L’heure tourne. Mon bureau m’attend, on a reçu les dernières photos de Grégory Lemarchal avant sa mort, et j’ai encore une bonne trentaine de livres à signer. Des noms qui ne me disent rien. Je demande à l’attachée de presse de faire des croix sur ceux qui comptent. À quoi bon écrire à de parfaits inconnus ? En l’absence de dédicace, ils pourront au moins revendre leur exemplaire chez Gibert ou sur eBay. Encore un effort. J’ai des crampes dans les doigts de la main gauche. J’en signe encore cinq ou six à la chaîne, sans conviction. Un geste de malade mental, comme une lettre qui n’aurait pas de destinataire. Une bouteille à la mer. Trois heures sur place et j’ai dédicacé une centaine d’exemplaires. En fin de parcours, l’écriture s’est tellement relâchée que mon gribouillis ressemble à une ordonnance médicale. « Daddy blue » doit paraître le 23 août, mais tous les journalistes l’auront sur leur bureau avant la mi-juin.

"Daddy Blue", aux éditions Le cherche midi, août 2007.
"Daddy Blue", aux éditions Le cherche midi, août 2007.

Sept cent vingt-sept romans seront publiés lors de la rentrée littéraire 2007. Un océan de papier qui va submerger les rédactions. Jusqu’au 23 août, je suis tranquille. Le meilleur moment, c’est quand vous avez votre livre entre les mains et qu’il n’est pas sorti.

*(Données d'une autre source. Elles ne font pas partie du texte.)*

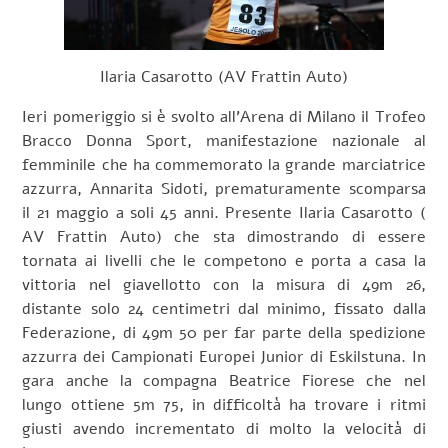
Ilaria Casarotto (AV Frattin Auto)
Ieri pomeriggio si è svolto all’Arena di Milano il Trofeo
Bracco Donna Sport, manifestazione nazionale al
femminile che ha commemorato la grande marciatrice
azzurra, Annarita Sidoti, prematuramente scomparsa
il 21 maggio a soli 45 anni. Presente Ilaria Casarotto (
AV Frattin Auto) che sta dimostrando di essere
tornata ai livelli che le competono e porta a casa la
vittoria nel giavellotto con la misura di 49m 26,
distante solo 24 centimetri dal minimo, fissato dalla
Federazione, di 49m 50 per far parte della spedizione
azzurra dei Campionati Europei Junior di Eskilstuna. In
gara anche la compagna Beatrice Fiorese che nel
lungo ottiene 5m 75, in difficoltà ha trovare i ritmi
giusti avendo incrementato di molto la velocità di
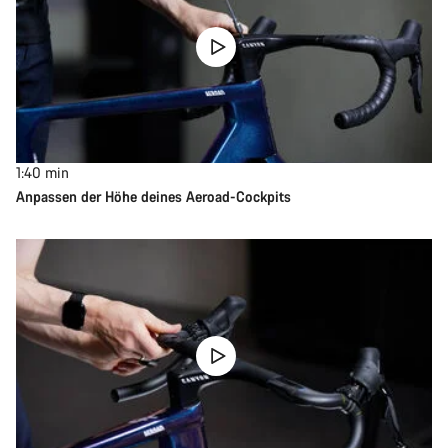
1:40
min
Anpassen der Höhe deines Aeroad-Cockpits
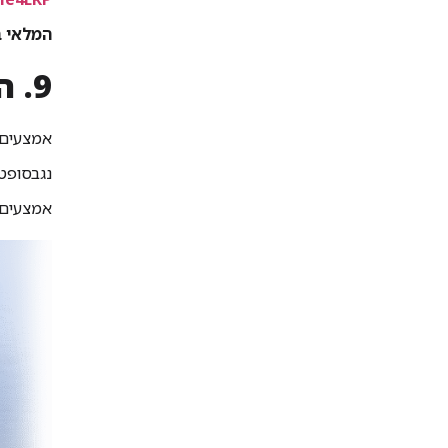
המלאי ב
9. היו עקביים – שימרו על רמת שירות גבוהה בכל זמן נתון
אמצעים מ
נגבסופט 
אמצעים 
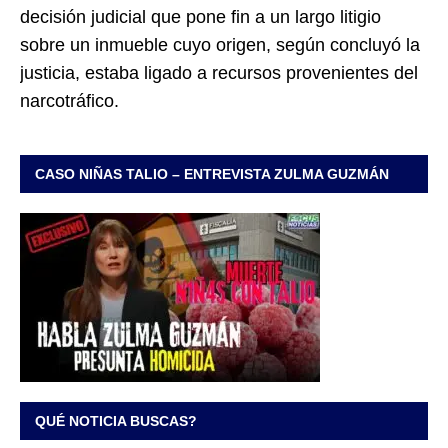
decisión judicial que pone fin a un largo litigio
sobre un inmueble cuyo origen, según concluyó la
justicia, estaba ligado a recursos provenientes del
narcotráfico.
CASO NIÑAS TALIO – ENTREVISTA ZULMA GUZMÁN
QUÉ NOTICIA BUSCAS?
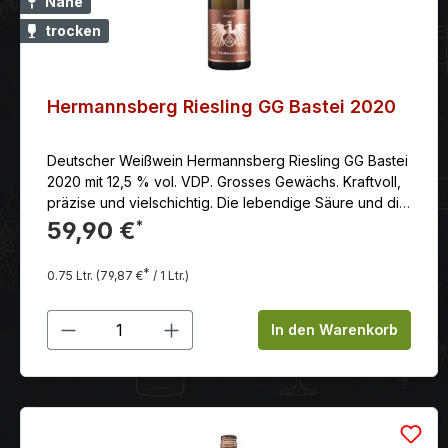
Nahe
trocken
Hermannsberg Riesling GG Bastei 2020
Deutscher Weißwein Hermannsberg Riesling GG Bastei
2020 mit 12,5 % vol. VDP. Grosses Gewächs. Kraftvoll,
präzise und vielschichtig. Die lebendige Säure und die
mineralische Struktur verleihen ihm Frische und
59,90 €
*
Eleganz.
*
0.75 Ltr.
(79,87 €
/ 1 Ltr.)
Produkt Anzahl: Gib den gewünschten
In den Warenkorb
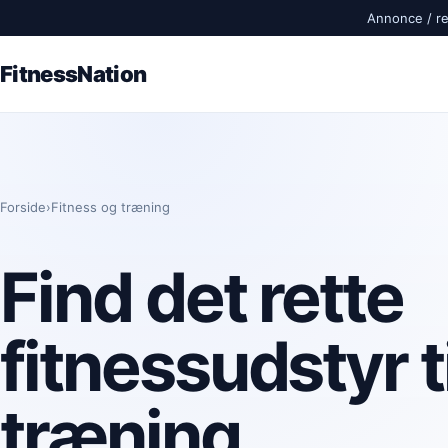
Annonce / rek
FitnessNation
Forside
›
Fitness og træning
Find det rette
fitnessudstyr ti
træning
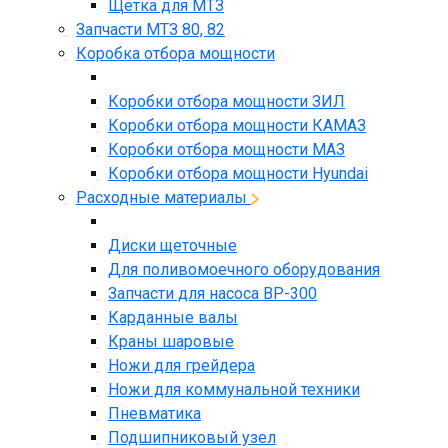
Щетка для МТЗ
Запчасти МТЗ 80, 82
Коробка отбора мощности
Коробки отбора мощности ЗИЛ
Коробки отбора мощности КАМАЗ
Коробки отбора мощности МАЗ
Коробки отбора мощности Hyundai
Расходные материалы
Диски щеточные
Для поливомоечного оборудования
Запчасти для насоса BP-300
Карданные валы
Краны шаровые
Ножи для грейдера
Ножи для коммунальной техники
Пневматика
Подшипниковый узел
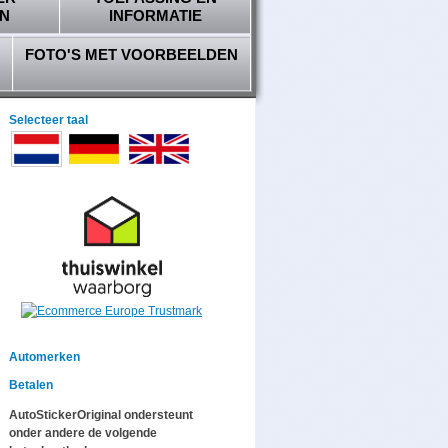
N
INFORMATIE
FOTO'S MET VOORBEELDEN
Selecteer taal
Automerken
Betalen
AutoStickerOriginal ondersteunt
onder andere de volgende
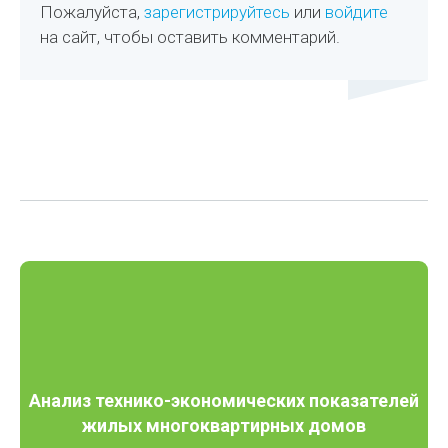
Пожалуйста,
зарегистрируйтесь
или
войдите
на сайт, чтобы оставить комментарий.
Анализ технико-экономических показателей
жилых многоквартирных домов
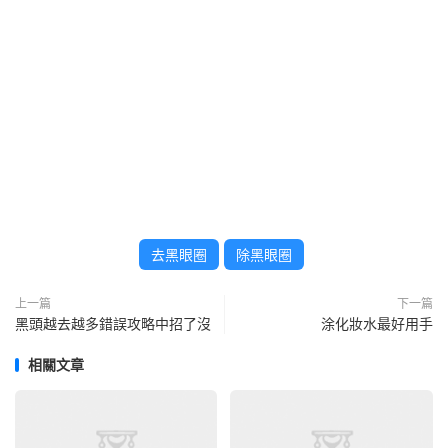
去黑眼圈
除黑眼圈
上一篇
下一篇
黑頭越去越多錯誤攻略中招了沒
涂化妝水最好用手
相關文章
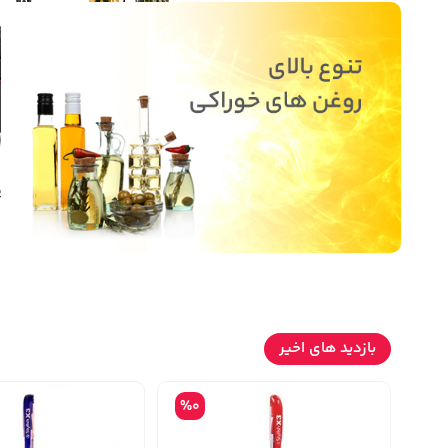
نوشیدنی ها
روشنایی و الکتریکی
سوپر مارکت
کالای
بازدید های اخیر
%0
%0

Après, vous ne contrôlez plus. Et votre peur, c’est qu’il ne se passe rien. Que personne ne vous voie. L’angoisse de la transparence. Je suis une goutte d’eau qui ne veut pas passer entre les autres gouttes. Je suis un cri étouffé qui a peur de déranger. J’ai écrit un roman génial, mais si c’est moi qui le dis, ça ne suffit pas.

Trois jours plus tard, alors que je m’arrache les cheveux à la rédaction pour trouver un titre sur le mariage de Jean-Pierre Pernaut, l’assistante de Valérie Expert m’appelle pour m’inviter sur le plateau de « On en parle », l’émission de LCI. « On présentera votre livre », assure-t-elle. Surtout pas ! Personne ne peut l’acheter avant deux mois. J’accepte quand même de venir commenter en direct le séjour de Paris Hilton en prison. Hors caméra, Valérie Expert me promet que je reviendrai en septembre.

Hugues Royer est écrivain et chef d’édition à Voici.